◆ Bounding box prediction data
◆ ◆ ◆ ◆
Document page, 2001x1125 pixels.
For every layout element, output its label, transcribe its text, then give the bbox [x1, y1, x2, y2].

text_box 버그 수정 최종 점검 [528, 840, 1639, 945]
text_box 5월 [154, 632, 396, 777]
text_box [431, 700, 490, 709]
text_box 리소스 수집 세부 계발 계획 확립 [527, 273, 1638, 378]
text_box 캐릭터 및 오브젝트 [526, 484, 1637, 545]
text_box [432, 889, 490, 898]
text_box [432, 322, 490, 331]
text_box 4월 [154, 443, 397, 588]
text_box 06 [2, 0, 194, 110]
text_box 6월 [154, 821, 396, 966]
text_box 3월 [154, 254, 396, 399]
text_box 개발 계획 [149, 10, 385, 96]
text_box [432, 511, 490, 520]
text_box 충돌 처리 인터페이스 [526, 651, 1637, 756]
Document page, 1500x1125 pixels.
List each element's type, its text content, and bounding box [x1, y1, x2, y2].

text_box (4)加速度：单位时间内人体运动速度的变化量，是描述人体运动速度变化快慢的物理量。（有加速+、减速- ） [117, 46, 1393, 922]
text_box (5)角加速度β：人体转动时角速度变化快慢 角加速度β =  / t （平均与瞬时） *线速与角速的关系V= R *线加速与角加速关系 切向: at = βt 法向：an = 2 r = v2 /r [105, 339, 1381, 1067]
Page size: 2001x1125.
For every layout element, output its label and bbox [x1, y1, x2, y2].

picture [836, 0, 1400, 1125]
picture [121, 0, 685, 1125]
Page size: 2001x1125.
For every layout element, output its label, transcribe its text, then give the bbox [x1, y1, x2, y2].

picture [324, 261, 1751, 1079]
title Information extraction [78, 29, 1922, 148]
◆ ◆ ◆ ◆
◆ WHAT TO DO
Quote all of the entries verbatim.

◆ ANSWER BOX
Document page, 2001x1125 pixels.
For every layout element, output its label, transcribe its text, then give the bbox [x1, y1, x2, y2].

text_box 버그 수정 최종 점검 [528, 840, 1639, 945]
text_box 5월 [154, 632, 396, 777]
text_box [431, 700, 490, 709]
text_box 리소스 수집 세부 계발 계획 확립 [527, 273, 1638, 378]
text_box 캐릭터 및 오브젝트 [526, 484, 1637, 545]
text_box [432, 889, 490, 898]
text_box [432, 322, 490, 331]
text_box 4월 [154, 443, 397, 588]
text_box 06 [2, 0, 194, 110]
text_box 6월 [154, 821, 396, 966]
text_box 3월 [154, 254, 396, 399]
text_box 개발 계획 [149, 10, 385, 96]
text_box [432, 511, 490, 520]
text_box 충돌 처리 인터페이스 [526, 651, 1637, 756]
Document page, 1500x1125 pixels.
List each element's type, its text content, and bounding box [x1, y1, x2, y2].

text_box (4)加速度：单位时间内人体运动速度的变化量，是描述人体运动速度变化快慢的物理量。（有加速+、减速- ） [117, 46, 1393, 922]
text_box (5)角加速度β：人体转动时角速度变化快慢 角加速度β =  / t （平均与瞬时） *线速与角速的关系V= R *线加速与角加速关系 切向: at = βt 法向：an = 2 r = v2 /r [105, 339, 1381, 1067]
Page size: 2001x1125.
For every layout element, output its label and bbox [x1, y1, x2, y2].

picture [836, 0, 1400, 1125]
picture [121, 0, 685, 1125]
Page size: 2001x1125.
For every layout element, output its label, transcribe its text, then give the bbox [x1, y1, x2, y2].

picture [324, 261, 1751, 1079]
title Information extraction [78, 29, 1922, 148]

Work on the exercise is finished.